Growth hormone has not been shown to increase the incidence of scoliosis. Progression of scoliosis can occur in children who experience rapid growth. Because growth hormone increases growth rate, patients with a history of scoliosis who are treated with growth hormone should be monitored for progression of scoliosis. Skeletal abnormalities including scoliosis are commonly seen in untreated Turner syndrome patients.
Patients with Turner syndrome should be evaluated carefully for otitis media and other ear disorders since these patients have an increased risk of ear or hearing disorders ( see Adverse Reactions ). Patients with Turner syndrome are at risk for cardiovascular disorders (e.g., stroke, aortic aneurysm, hypertension) and these conditions should be monitored closely.
Patients with Turner syndrome have an inherently increased risk of developing autoimmune thyroid disease. Therefore, patients should have periodic thyroid function tests and be treated as indicated ( see General Precautions ).

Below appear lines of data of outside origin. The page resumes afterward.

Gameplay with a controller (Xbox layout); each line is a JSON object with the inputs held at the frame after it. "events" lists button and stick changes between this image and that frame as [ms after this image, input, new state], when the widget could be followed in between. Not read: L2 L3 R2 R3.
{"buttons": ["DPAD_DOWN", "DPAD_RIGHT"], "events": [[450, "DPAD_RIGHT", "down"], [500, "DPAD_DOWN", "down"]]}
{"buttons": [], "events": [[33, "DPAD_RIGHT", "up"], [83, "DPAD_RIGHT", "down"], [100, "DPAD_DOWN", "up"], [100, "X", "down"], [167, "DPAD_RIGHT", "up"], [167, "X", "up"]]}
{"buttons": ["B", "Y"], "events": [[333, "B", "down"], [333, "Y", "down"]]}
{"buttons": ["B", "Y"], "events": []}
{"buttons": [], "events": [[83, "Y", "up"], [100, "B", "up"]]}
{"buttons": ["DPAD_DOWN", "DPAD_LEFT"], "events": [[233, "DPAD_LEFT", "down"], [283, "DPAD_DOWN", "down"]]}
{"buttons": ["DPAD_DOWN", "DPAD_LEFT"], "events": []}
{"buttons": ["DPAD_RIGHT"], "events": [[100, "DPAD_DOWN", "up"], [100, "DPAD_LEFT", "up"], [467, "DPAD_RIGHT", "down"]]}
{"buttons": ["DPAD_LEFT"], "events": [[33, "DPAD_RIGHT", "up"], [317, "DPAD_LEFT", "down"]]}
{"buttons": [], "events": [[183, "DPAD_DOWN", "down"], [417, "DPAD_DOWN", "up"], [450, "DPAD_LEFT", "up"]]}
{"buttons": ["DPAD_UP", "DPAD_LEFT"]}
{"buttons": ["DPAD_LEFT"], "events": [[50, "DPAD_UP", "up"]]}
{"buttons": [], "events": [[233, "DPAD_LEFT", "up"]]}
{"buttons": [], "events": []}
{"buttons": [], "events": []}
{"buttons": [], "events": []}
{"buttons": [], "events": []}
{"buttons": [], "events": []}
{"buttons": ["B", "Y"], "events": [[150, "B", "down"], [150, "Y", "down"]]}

Intracranial hypertension (IH) with papilledema, visual changes, headache, nausea and/or vomiting has been reported in a small number of pediatric patients treated with growth hormone products. Symptoms usually occurred within the first 8 weeks of the initiation of growth hormone therapy. In all reported cases, IH-associated signs and symptoms resolved after termination of therapy or a reduction of the growth hormone dose. Funduscopic examination of patients is recommended at the initiation and periodically during the course of growth hormone therapy. Patients with Turner syndrome may be at increased risk for development of IH.
Adult Patients (see General Precautions ) -- Patients with epiphyseal closure who were treated with growth hormone replacement therapy in childhood should be re-evaluated according to the criteria in INDICATIONS AND USAGE before continuation of somatropin therapy at the reduced dose level recommended for growth hormone-deficient adults.
Experience with prolonged treatment in adults is limited.
Geriatric Use -- The safety and effectiveness of Humatrope in patients aged 65 and over has not been evaluated in clinical studies. Elderly patients may be more sensitive to the action of Humatrope and may be more prone to develop adverse reactions.
Drug Interactions -- Excessive glucocorticoid therapy may prevent optimal response to somatropin. If glucocorticoid replacement therapy is required, the glucocorticoid dosage and compliance should be monitored carefully to avoid either adrenal insufficiency or inhibition of growth promoting effects.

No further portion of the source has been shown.